Jeunes chrétiennes à Mekele - DR
Jeunes chrétiennes à Mekele - DR
« Nos programmes de guérison des traumatismes s’appuient sur la Bible, car sans la foi, à mon avis, la guérison des traumatismes n’est pas complète »,

Au cœur du Tigré, une région éthiopienne dévastée par un conflit prolongé, Monseigneur Tesfaselassie Medhin, évêque de l’éparchie catholique d’Adigrat, décrit une situation de détresse profonde. Dans un entretien accordé à l’AED (Aide à l’Église en Détresse), l’évêque expose les horreurs subies par la population locale et dénonce le génocide dont a été victime le peuple du Tigré.

« Pendant la guerre, nous étions complètement isolés. Internet et le téléphone ne fonctionnaient pas, et nous pouvions à peine sortir de chez nous parce qu’il y avait des groupes armés partout », explique Monseigneur Medhin. Ce témoignage fait écho à la réalité d’une région où la violence a laissé des cicatrices profondes et durables.

Plus d’un million de personnes tuées

Durant le conflit, qualifié de « génocide » par ses observateurs: « Les habitants du Tigré ont connu l’enfer : il y a eu des viols collectifs et des personnes assassinées devant les membres de leur famille – parmi les victimes, il y avait même des enfants et des femmes âgées. Plus d’un million de personnes ont été tuées. Des tortures et des massacres ont eu lieu. Les livraisons d’aide ont été bloquées », précise-t-il.

Le Haut-Commissariat des Nations unies aux droits de l’homme avait déjà, en septembre 2022, qualifié la situation humanitaire de « catastrophique », tandis que l’Organisation Mondiale de la Santé rapportait en juin 2022 que plus de 2,8 millions de personnes étaient déplacées.

Zenith.org rapporte que l’impact des violences a également été sévère sur les infrastructures locales. « Dans les zones de mon diocèse qui sont actuellement accessibles, l’Église a subi des dégâts matériels équivalents à 37 millions d’euros. Mais les dégâts en vies humaines et l’impact psychologique lié aux atrocités commises sont incommensurables. Tout le monde est traumatisé ! », souligne Mgr Medhin.
========================
→ CONSIGNES
1 - Dans le texte sur le Tigré, à quel montant s'élèvent les dégâts matériels subis par l'Église dans les zones accessibles du diocèse ?
2 - Les affirmations suivantes sont-elles conformes au texte sur le Tigré ? Répondez par oui ou par non en citant les mots décisifs du texte.
(a) L'Organisation Mondiale de la Santé a rapporté en juin 2022 que plus de 2,8 millions de personnes étaient déplacées.
(b) Pendant la guerre, Internet et le téléphone fonctionnaient normalement.
(c) Mgr Medhin est évêque de l'éparchie catholique d'Addis-Abeba.
3 - Poursuivez le texte sur le Tigré à partir de sa dernière phrase.

→ DONNÉES SOURCES
========================
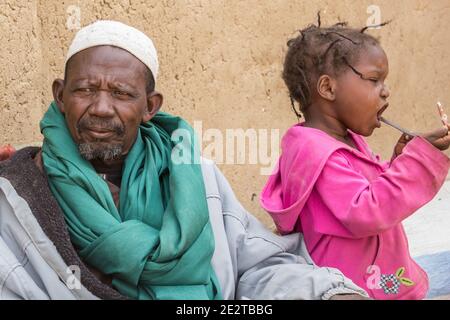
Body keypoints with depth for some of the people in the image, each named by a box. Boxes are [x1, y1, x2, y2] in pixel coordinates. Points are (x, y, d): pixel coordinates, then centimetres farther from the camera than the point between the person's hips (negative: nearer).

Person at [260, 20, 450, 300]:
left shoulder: (348, 140, 7)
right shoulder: (317, 151, -24)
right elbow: (366, 214, -32)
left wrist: (400, 160, 2)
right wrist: (419, 158, -28)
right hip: (352, 288, -9)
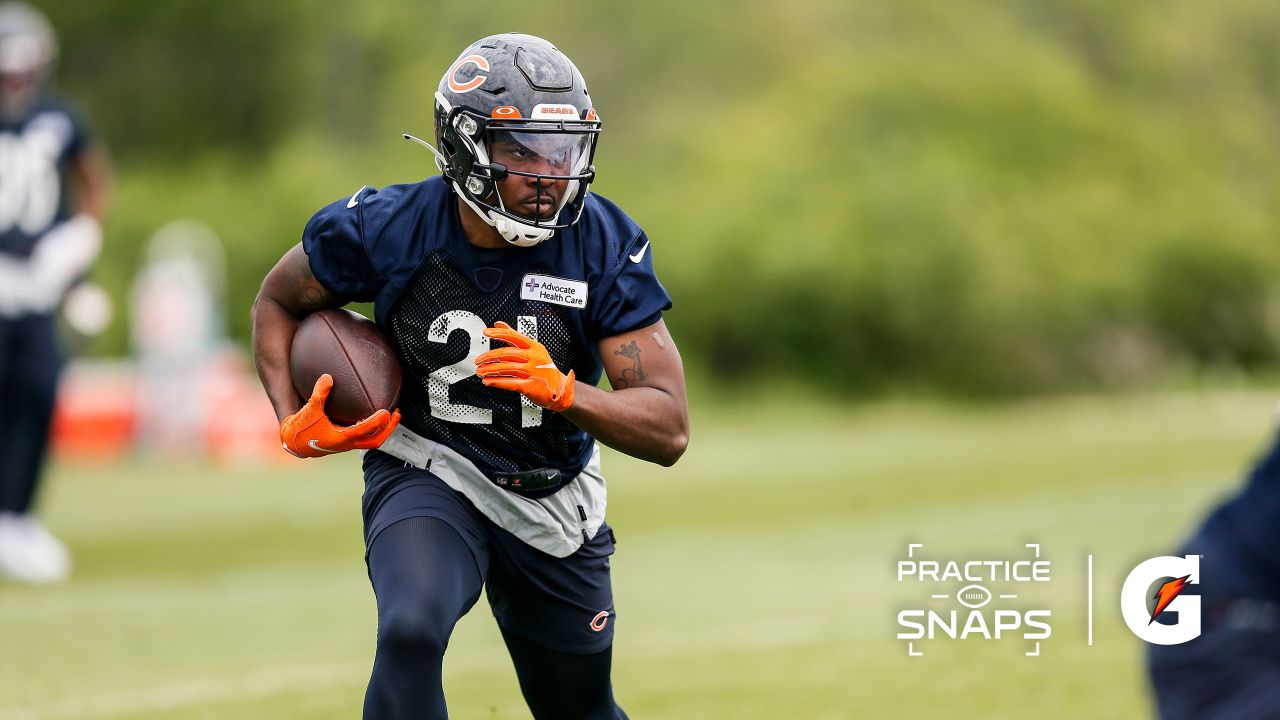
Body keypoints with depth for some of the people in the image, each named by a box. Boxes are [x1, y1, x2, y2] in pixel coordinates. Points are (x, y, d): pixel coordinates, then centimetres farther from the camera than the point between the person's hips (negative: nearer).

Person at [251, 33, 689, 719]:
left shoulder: (602, 245, -17)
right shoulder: (387, 229, -19)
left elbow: (669, 430, -18)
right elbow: (278, 302, 4)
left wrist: (562, 391, -36)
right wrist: (295, 424, -12)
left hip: (553, 499, 2)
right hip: (426, 475, -2)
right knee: (412, 634, -34)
========================
→ CORRIGÉ
1 - À 37 millions d'euros.

2 -
(a) Oui : « l’Organisation Mondiale de la Santé rapportait en juin 2022 que plus de 2,8 millions de personnes étaient déplacées »
(b) Non : « Internet et le téléphone ne fonctionnaient pas »
(c) Non : « évêque de l’éparchie catholique d’Adigrat »

3 -
Eglise rupestre taillée à même le roc (à la main) à Lalibela (Nord de l’Ethiopie) – DR

Les viols et les tortures ont laissé des séquelles physiques et psychologiques graves. Les victimes, notamment les femmes, se trouvent dans un état de détresse extrême, souvent incapable de retourner chez elles en raison de la stigmatisation et des traumatismes subis. « Ces femmes ont été détruites physiquement et mentalement », ajoute l’évêque.

L’Eglise catholique a joué un rôle crucial

Alors que de nombreuses ONG ont quitté la région, les religieux sont restés pour fournir assistance et réconfort. « Ma plus grande reconnaissance va à mes collègues du ministère pastoral », affirme-t-il. L’engagement de l’Église est particulièrement précieux car, malgré leur faible nombre (1% de la population), les catholiques sont essentiels pour 25% de la population en raison de leur implication dans les secteurs de la santé, de l’éducation et du social.

Zenith media précise que, depuis la fin du conflit en novembre 2022, des initiatives ont été mises en place pour traiter les traumatismes. Cependant, les défis restent énormes. Les projets de guérison des traumatismes, qui s’appuient sur une dimension spirituelle inspirée de la Bible, visent à offrir un soutien psychologique adapté aux victimes.

« Nos programmes de guérison des traumatismes s’appuient sur la Bible, car sans la foi, à mon avis, la guérison des traumatismes n’est pas complète », explique Monseigneur Medhin.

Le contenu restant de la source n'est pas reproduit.